Darin Johnson listened patiently and followed along. But after several holds, touch-tone button responses, and voice recognition replies, even he got frustrated.
“I’m a pretty patient person,” said Johnson, a sophomore from Jerome, Idaho. “But after a while those answering systems can get annoying.”
Nancy Friedman, the “Telephone Doctor,” who consults for corporations around the country, said the voice mail system isn’t the problem or even the issue.
“It’s the dreaded automated attendant that most of us get fed up with,” she said. “Voicemail systems are neither good nor bad, they are tools that, if used properly, can be the time-saving conveniences their manufacturers say they are.”
“We either swear by it or swear at it,” Friedman said of voice mail systems.
Avaya is a provider of intelligent communication, and offers automated answering systems to large enterprises. It states its services will “more efficiently and effectively connect customers with the right people and processes, across locations and business functions.”
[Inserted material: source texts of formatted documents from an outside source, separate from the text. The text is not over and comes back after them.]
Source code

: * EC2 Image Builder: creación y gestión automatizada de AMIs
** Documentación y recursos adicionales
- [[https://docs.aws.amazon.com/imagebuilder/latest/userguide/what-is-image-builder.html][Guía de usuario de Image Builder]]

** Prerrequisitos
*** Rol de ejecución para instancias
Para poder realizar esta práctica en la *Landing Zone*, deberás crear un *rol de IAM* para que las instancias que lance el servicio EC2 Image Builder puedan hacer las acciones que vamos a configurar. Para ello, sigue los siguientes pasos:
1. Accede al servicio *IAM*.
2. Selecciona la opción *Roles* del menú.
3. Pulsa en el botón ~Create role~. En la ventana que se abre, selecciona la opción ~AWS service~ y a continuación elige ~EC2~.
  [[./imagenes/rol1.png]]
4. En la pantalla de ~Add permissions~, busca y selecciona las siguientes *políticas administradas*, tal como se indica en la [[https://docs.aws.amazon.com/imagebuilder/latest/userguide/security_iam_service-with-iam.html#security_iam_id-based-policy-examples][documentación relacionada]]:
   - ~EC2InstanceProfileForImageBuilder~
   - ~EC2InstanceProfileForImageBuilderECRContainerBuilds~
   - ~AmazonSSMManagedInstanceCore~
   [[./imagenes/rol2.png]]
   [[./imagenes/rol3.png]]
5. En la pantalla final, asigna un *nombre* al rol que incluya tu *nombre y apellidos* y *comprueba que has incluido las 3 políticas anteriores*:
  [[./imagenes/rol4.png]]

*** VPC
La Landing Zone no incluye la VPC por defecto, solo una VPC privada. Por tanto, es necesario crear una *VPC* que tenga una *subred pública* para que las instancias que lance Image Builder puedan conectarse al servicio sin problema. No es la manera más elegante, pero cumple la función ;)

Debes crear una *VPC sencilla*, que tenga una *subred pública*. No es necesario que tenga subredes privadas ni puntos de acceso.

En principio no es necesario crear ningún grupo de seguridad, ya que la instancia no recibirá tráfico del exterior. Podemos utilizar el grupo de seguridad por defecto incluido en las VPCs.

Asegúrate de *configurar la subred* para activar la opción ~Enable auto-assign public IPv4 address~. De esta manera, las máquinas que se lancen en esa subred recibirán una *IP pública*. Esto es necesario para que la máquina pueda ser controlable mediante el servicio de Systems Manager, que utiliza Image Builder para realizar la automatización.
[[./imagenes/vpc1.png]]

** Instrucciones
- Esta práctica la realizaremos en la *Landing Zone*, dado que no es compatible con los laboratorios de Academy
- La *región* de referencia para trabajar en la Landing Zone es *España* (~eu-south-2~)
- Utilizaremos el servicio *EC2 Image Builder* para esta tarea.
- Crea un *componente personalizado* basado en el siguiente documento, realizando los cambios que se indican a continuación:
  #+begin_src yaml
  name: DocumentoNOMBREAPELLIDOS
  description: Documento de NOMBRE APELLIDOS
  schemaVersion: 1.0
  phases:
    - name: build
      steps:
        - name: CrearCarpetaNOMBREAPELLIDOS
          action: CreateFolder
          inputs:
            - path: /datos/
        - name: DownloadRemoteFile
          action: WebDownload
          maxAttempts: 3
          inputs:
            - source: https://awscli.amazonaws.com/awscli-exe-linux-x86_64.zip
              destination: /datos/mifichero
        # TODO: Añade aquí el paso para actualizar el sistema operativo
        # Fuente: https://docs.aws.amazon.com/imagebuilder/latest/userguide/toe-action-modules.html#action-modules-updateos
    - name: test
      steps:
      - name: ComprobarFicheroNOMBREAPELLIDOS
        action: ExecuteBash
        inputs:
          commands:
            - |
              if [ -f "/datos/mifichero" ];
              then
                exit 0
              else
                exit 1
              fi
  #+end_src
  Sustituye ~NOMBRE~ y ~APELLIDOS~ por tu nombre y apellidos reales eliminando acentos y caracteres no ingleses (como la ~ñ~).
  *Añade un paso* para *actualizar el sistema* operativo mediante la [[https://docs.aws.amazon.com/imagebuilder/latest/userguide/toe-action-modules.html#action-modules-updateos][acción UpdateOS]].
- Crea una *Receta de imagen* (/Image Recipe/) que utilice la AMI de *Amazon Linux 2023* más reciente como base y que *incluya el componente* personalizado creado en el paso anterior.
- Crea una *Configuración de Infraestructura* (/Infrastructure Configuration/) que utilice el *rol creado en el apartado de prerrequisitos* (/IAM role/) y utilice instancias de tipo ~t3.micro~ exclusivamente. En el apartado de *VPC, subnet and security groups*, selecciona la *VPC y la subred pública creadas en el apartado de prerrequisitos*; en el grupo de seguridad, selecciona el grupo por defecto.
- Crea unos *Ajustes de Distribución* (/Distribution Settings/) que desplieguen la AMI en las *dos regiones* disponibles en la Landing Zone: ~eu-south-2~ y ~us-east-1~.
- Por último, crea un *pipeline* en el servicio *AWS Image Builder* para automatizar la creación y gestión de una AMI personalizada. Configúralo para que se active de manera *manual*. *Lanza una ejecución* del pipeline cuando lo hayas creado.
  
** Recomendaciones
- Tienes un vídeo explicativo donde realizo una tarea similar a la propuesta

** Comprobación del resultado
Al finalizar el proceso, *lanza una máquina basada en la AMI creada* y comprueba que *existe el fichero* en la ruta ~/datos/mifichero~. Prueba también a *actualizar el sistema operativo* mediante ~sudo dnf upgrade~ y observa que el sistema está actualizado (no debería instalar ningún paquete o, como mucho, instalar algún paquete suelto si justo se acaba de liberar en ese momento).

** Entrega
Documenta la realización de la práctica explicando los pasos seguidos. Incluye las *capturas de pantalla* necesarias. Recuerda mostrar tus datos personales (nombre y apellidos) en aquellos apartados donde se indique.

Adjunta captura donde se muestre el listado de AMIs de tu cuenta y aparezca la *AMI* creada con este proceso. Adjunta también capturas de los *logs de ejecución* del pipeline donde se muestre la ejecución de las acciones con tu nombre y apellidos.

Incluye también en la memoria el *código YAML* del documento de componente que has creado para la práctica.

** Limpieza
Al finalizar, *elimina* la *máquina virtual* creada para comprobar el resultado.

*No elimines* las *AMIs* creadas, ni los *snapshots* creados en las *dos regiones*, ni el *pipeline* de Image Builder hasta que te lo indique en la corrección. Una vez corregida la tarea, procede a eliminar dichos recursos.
Corporations, governments and even small businesses are using answering systems instead of real people.
Take United Airlines for example. Some students asked were guided around their touch-tone keypad for upwards of 16 minutes before they reached a real person. Students have spent more than 30 minutes attempting to connect with a Dell service representative.
But some companies are combating the answering machine phenomenon.
In May 2000, Bank One shareholders blasted executives at their annual meeting for difficulties in getting a person on the phone when they called.
And those who want human interaction are finding ways to get it. Web sites like gethuman.com provide strategies to find shortcuts to live phone operators.